[Exercise description]: In this exercise, copy exactly the lines from the one that contains "ক্ষতিও করে থাকে। পিসি অ্যাডভাইজার ম্যাগাজিনের" through the end of the entries below; pictures are not copied.

[Saved data entries]:
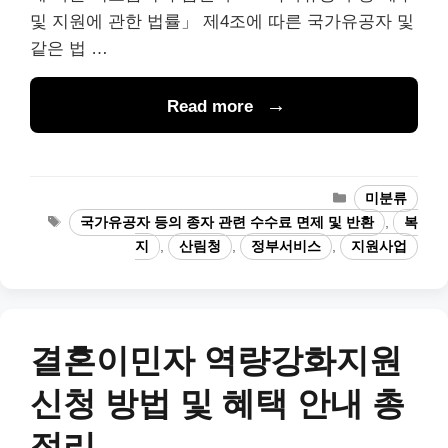
및 지원에 관한 법률」 제4조에 따른 국가유공자 및
같은 법 …
Read more
카
미분류
테
태
국가유공자 등의 종자 관련 수수료 면제 및 반환
,
복
고
그
지
,
산림청
,
정부서비스
,
지원사업
리
결혼이민자 역량강화지원
신청 방법 및 혜택 안내 총
정리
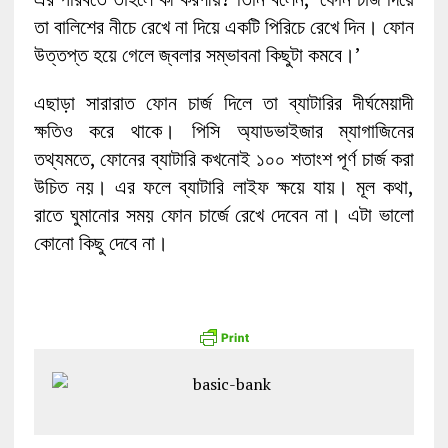
তা বালিশের নীচে রেখে না দিয়ে একটি পিরিচে রেখে দিন। ফোন
উত্তপ্ত হয়ে গেলে জ্বলার সম্ভাবনা কিছুটা কমবে।’
এছাড়া সারারাত ফোন চার্জ দিলে তা ব্যাটারির দীর্ঘমেয়াদী
ক্ষতিও করে থাকে। পিসি অ্যাডভাইজার ম্যাগাজিনের
তথ্যমতে, ফোনের ব্যাটারি কখনোই ১০০ শতাংশ পূর্ণ চার্জ করা
উচিত নয়। এর ফলে ব্যাটারি লাইফ ক্ষয়ে যায়। মূল কথা,
রাতে ঘুমানোর সময় ফোন চার্জে রেখে দেবেন না। এটা ভালো
কোনো কিছু দেবে না।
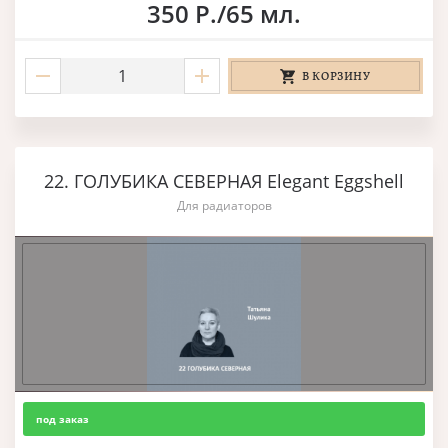
350 Р./65 мл.
В КОРЗИНУ
22. ГОЛУБИКА СЕВЕРНАЯ Elegant Eggshell
Для радиаторов
под заказ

[The answer]:
ক্ষতিও করে থাকে। পিসি অ্যাডভাইজার ম্যাগাজিনের
তথ্যমতে, ফোনের ব্যাটারি কখনোই ১০০ শতাংশ পূর্ণ চার্জ করা
উচিত নয়। এর ফলে ব্যাটারি লাইফ ক্ষয়ে যায়। মূল কথা,
রাতে ঘুমানোর সময় ফোন চার্জে রেখে দেবেন না। এটা ভালো
কোনো কিছু দেবে না।
350 Р./65 мл.
В КОРЗИНУ
22. ГОЛУБИКА СЕВЕРНАЯ Elegant Eggshell
Для радиаторов
под заказ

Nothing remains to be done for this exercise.